Scan the records for "BPLR". Report each line that includes it.

^^^^^^^^^^^^^^^^

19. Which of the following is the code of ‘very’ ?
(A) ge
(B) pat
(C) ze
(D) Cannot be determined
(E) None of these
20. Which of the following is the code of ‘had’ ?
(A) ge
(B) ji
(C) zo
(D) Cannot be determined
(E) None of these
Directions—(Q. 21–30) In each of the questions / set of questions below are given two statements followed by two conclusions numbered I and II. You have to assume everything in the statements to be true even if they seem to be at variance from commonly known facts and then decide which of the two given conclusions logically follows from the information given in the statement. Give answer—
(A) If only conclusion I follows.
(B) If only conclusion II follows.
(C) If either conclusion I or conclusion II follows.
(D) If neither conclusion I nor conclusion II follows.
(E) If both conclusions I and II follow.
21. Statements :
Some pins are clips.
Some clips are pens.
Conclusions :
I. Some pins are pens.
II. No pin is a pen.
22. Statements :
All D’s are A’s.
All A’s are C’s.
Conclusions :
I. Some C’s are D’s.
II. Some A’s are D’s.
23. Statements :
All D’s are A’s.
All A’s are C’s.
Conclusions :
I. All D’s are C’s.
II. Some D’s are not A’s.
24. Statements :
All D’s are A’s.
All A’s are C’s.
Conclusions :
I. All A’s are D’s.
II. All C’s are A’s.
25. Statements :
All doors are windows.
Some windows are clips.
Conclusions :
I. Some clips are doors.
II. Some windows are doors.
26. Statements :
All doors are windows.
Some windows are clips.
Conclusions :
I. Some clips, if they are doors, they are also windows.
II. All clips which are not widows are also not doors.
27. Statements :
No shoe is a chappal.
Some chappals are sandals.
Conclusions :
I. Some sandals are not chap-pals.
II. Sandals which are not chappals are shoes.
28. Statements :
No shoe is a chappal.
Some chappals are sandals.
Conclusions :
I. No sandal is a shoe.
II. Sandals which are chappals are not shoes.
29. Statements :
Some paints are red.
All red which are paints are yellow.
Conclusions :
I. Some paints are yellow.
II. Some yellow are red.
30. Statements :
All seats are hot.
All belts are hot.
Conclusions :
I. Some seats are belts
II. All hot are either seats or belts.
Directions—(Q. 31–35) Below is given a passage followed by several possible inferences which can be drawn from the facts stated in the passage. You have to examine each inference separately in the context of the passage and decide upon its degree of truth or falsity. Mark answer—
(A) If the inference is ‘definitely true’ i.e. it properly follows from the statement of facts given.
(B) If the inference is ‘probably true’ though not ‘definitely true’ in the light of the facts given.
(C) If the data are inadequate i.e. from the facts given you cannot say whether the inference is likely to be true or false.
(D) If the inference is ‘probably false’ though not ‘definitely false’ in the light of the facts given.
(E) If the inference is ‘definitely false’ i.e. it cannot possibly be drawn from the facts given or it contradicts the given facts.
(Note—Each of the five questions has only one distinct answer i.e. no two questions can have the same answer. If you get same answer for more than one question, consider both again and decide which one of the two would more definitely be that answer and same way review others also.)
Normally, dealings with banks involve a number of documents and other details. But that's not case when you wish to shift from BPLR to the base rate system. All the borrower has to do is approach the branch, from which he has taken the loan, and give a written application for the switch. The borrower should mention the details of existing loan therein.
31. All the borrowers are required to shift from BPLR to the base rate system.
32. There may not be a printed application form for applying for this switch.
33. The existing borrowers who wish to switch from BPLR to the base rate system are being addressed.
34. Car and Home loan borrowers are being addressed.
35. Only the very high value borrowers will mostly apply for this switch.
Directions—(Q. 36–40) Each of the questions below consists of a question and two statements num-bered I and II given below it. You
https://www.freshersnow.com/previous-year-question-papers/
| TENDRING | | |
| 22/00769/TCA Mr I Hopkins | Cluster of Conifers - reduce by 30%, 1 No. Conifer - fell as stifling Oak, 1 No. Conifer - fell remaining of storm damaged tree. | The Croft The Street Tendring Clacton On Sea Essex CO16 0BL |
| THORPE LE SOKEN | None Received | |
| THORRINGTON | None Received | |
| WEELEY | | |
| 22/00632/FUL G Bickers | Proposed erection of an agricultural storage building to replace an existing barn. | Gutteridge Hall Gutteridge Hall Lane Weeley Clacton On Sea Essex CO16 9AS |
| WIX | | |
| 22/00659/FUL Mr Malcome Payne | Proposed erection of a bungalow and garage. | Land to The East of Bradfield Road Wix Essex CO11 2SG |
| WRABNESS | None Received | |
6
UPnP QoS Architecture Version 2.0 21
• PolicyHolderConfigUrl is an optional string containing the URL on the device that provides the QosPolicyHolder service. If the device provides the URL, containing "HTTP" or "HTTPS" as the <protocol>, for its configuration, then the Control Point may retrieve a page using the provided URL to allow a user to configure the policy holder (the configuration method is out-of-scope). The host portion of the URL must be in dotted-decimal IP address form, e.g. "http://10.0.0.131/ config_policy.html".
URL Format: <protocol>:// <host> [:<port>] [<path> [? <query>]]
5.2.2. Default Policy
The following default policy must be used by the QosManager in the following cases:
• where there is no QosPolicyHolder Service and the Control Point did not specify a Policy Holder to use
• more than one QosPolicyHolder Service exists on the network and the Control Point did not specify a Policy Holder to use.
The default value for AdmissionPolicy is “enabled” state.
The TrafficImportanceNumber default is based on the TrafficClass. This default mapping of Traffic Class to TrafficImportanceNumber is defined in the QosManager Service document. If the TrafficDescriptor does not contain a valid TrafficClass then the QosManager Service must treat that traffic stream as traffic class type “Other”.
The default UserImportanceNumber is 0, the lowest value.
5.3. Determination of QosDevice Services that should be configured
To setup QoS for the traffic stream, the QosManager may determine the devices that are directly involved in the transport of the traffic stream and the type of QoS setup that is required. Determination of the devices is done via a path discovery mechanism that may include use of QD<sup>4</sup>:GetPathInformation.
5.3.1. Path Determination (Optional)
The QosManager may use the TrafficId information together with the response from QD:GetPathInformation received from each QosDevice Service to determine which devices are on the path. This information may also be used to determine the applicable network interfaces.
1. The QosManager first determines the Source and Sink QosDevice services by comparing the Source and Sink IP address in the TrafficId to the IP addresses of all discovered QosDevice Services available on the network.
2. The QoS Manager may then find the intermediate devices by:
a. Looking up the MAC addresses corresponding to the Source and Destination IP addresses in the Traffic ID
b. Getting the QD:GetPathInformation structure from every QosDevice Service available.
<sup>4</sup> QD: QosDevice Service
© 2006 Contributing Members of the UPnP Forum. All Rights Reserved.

^^^^^^^^^^^^^^^^

FINISHED TASK =>
Normally, dealings with banks involve a number of documents and other details. But that's not case when you wish to shift from BPLR to the base rate system. All the borrower has to do is approach the branch, from which he has taken the loan, and give a written application for the switch. The borrower should mention the details of existing loan therein.
31. All the borrowers are required to shift from BPLR to the base rate system.
33. The existing borrowers who wish to switch from BPLR to the base rate system are being addressed.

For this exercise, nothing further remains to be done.